Passage shown:

When does BP return to normal in gestational hypertension?
Within 6 weeks postpartum.
Risk of progression from gestational hypertension to preeclampsia
25-50%.
Key assessments for gestational hypertension
Accurate BP measurement, absence of proteinuria or systemic findings, and fetal surveillance.
Nursing care for gestational hypertension
Patient education, weekly BP checks, daily kick counts, NST/BPP, and delivery at 37 weeks if stable.
Definition of preeclampsia
New-onset hypertension after 20 weeks (≥140/90) with either proteinuria or signs of organ dysfunction.
Main pathophysiologic changes in preeclampsia
Vasospasm, increased vascular permeability, and end-organ involvement.
Definition of severe preeclampsia
BP ≥160/110 with CNS changes, epigastric pain, abnormal labs, or decreased urine output.
Signs and symptoms of severe preeclampsia
Severe headache, visual changes, epigastric pain, N/V, hyperreflexia, edema.
Abnormal lab findings in preeclampsia
Increased AST/ALT, increased creatinine and uric acid, decreased platelets, proteinuria.
Cure for preeclampsia
Delivery of the infant and placenta.
Nursing care for preeclampsia
Frequent BP checks, strict I&O, Foley catheter, seizure precautions, magnesium sulfate, continuous fetal monitoring, quiet/dark environment.
Definition of eclampsia
Preeclampsia with onset of generalized seizures not caused by another condition.
When does eclampsia typically occur?
Usually in the last 10 weeks of pregnancy, but can occur postpartum.
Maternal risks associated with eclampsia
Pulmonary edema, cerebral hemorrhage, aspiration, death.
Fetal risks associated with eclampsia
Hypoxia, anoxia, prematurity.
Priority nursing action during eclamptic seizure
Protect airway, turn to side, maintain safety, administer oxygen, note seizure time.
After eclamptic seizure
Administer magnesium sulfate, monitor fetal heart rate, prepare for delivery.
Magnesium sulfate indication
Used to prevent and treat seizures in preeclampsia and eclampsia.
Magnesium sulfate therapeutic effects
CNS depressant that prevents seizures; may cause flushing, warmth, muscle weakness.
Therapeutic magnesium level
4-7 mEq/L.
Signs of magnesium sulfate toxicity
Absent DTRs, respiratory rate <12, urine output <30 mL/hr, O₂ sat <95%, hypotension, decreased LOC.
First sign of magnesium toxicity
Absent deep tendon reflexes.
Antidote for magnesium sulfate toxicity
Calcium gluconate.
Priority nursing assessments with magnesium sulfate
Monitor DTRs, RR, urine output, O₂ sat, and level of consciousness.
Does magnesium sulfate lower BP?
No—it is not an antihypertensive, it prevents seizures.
Medications used for hypertension in pregnancy
Methyldopa, labetalol, hydralazine, and magnesium sulfate.
Methyldopa route and indication
Oral; used for chronic or mild hypertension.
Labetalol route and indication
IV or PO; used for moderate to severe hypertension.
Hydralazine route and indication
IV; used for hypertensive crisis.
Definition of HELLP syndrome
Severe form of preeclampsia identified by specific lab findings: Hemolysis, Elevated Liver enzymes, and Low Platelets.
Meaning of HELLP acronym
H - Hemolysis; EL - Elevated Liver enzymes; LP - Low Platelets.
Characteristic symptoms of HELLP
Epigastric or RUQ pain, N/V, malaise, headache, visual changes, jaundice, severe edema.
Laboratory findings in HELLP
↑ AST/ALT, ↓ platelets (<100,000), evidence of hemolysis (↑ bilirubin, ↑ LDH).
Major maternal risks with HELLP
DIC, liver rupture, pulmonary edema, renal failure, placental abruption, maternal/fetal death.
Management of HELLP
Hospitalization in L&D or ICU, magnesium sulfate, monitor fluids, induction of labor (delivery = cure), avoid C-section if possible.
Why avoid C-section in HELLP?
Increased risk of bleeding due to low platelets.

Try it: Copy the passage on hypertensive disorders of pregnancy between "Does magnesium sulfate" and "to severe hypertension.", inclusive.

Stored items:

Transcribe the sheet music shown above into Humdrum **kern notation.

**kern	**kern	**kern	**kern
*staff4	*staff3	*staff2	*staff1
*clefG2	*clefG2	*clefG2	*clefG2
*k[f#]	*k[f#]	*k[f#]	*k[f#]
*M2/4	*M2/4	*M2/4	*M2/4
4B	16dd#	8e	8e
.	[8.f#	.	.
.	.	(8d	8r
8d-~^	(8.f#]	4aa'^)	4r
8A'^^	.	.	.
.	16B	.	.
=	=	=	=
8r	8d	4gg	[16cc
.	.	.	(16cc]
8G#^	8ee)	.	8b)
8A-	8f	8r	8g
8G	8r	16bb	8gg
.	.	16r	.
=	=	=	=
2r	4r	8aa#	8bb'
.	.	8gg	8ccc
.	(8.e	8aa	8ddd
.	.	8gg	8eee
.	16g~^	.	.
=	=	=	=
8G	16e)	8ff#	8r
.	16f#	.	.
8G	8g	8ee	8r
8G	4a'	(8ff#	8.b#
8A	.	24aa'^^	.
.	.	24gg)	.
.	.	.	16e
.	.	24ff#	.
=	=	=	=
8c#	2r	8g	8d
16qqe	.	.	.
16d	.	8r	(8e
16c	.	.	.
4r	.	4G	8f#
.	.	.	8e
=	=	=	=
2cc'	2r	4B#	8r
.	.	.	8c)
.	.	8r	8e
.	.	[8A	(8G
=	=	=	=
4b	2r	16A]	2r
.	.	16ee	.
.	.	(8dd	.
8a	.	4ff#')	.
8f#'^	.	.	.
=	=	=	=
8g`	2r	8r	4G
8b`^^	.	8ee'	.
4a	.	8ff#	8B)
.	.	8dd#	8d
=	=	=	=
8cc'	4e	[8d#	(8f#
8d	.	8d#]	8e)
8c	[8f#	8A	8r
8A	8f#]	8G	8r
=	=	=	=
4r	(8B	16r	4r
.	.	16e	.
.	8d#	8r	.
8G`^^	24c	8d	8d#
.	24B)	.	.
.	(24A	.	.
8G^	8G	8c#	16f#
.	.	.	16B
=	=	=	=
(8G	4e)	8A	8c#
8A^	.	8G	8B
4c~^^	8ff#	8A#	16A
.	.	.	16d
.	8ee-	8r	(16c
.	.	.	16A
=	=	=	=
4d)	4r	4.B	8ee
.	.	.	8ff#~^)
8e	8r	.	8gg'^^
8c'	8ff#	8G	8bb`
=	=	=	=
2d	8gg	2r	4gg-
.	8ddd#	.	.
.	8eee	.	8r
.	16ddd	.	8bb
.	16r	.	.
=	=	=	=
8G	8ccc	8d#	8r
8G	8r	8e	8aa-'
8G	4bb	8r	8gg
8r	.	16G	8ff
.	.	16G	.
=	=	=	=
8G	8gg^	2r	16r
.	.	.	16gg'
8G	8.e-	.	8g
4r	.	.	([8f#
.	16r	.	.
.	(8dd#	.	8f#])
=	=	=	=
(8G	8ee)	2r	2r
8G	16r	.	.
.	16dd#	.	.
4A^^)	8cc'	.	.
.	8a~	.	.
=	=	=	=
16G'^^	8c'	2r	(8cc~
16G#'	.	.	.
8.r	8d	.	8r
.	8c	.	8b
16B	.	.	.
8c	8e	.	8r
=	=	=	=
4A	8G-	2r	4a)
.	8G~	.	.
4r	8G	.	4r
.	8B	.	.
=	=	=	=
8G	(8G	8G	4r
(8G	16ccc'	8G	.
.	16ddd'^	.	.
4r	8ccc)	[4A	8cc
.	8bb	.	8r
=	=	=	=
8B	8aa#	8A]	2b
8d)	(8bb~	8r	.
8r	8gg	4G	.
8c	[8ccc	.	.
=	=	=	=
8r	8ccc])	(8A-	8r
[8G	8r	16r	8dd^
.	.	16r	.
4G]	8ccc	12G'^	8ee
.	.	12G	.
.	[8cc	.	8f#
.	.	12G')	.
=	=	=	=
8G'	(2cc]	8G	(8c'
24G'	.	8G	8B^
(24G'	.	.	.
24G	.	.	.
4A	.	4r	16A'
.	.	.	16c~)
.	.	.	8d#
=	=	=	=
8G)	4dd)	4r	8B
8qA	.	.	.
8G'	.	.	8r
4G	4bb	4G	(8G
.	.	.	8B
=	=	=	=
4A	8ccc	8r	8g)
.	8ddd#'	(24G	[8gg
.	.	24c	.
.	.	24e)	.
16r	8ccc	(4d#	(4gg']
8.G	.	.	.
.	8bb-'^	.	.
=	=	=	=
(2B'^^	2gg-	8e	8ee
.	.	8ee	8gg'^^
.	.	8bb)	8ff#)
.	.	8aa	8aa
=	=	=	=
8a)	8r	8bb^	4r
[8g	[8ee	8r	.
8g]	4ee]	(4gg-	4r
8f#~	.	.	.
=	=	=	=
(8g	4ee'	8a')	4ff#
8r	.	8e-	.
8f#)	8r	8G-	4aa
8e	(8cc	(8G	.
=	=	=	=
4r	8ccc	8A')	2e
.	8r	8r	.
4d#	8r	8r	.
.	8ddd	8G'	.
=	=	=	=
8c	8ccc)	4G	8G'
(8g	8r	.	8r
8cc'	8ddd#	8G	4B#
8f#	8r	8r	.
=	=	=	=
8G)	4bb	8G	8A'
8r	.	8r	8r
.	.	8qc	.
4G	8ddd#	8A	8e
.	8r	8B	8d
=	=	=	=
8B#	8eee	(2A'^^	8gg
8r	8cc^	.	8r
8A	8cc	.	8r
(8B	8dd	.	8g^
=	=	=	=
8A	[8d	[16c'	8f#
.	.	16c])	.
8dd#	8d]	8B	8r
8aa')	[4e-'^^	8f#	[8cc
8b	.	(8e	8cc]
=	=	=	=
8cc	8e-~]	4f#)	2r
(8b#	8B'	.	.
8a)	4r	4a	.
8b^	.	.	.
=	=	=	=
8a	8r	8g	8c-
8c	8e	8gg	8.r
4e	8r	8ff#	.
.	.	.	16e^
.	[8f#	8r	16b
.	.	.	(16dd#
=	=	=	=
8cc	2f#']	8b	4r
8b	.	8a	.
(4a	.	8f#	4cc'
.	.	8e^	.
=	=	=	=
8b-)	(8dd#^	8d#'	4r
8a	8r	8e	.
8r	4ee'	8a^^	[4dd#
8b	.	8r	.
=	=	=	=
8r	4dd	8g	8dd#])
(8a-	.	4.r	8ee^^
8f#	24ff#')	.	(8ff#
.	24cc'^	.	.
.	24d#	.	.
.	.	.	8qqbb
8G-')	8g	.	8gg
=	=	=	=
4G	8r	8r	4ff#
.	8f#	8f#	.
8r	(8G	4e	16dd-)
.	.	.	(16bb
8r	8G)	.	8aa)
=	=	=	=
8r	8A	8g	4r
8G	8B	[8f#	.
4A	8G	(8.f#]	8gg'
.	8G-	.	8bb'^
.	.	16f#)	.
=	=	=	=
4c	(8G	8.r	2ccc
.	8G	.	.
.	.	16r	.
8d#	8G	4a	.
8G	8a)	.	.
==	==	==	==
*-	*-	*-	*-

Response area:
Does magnesium sulfate lower BP?
No—it is not an antihypertensive, it prevents seizures.
Medications used for hypertension in pregnancy
Methyldopa, labetalol, hydralazine, and magnesium sulfate.
Methyldopa route and indication
Oral; used for chronic or mild hypertension.
Labetalol route and indication
IV or PO; used for moderate to severe hypertension.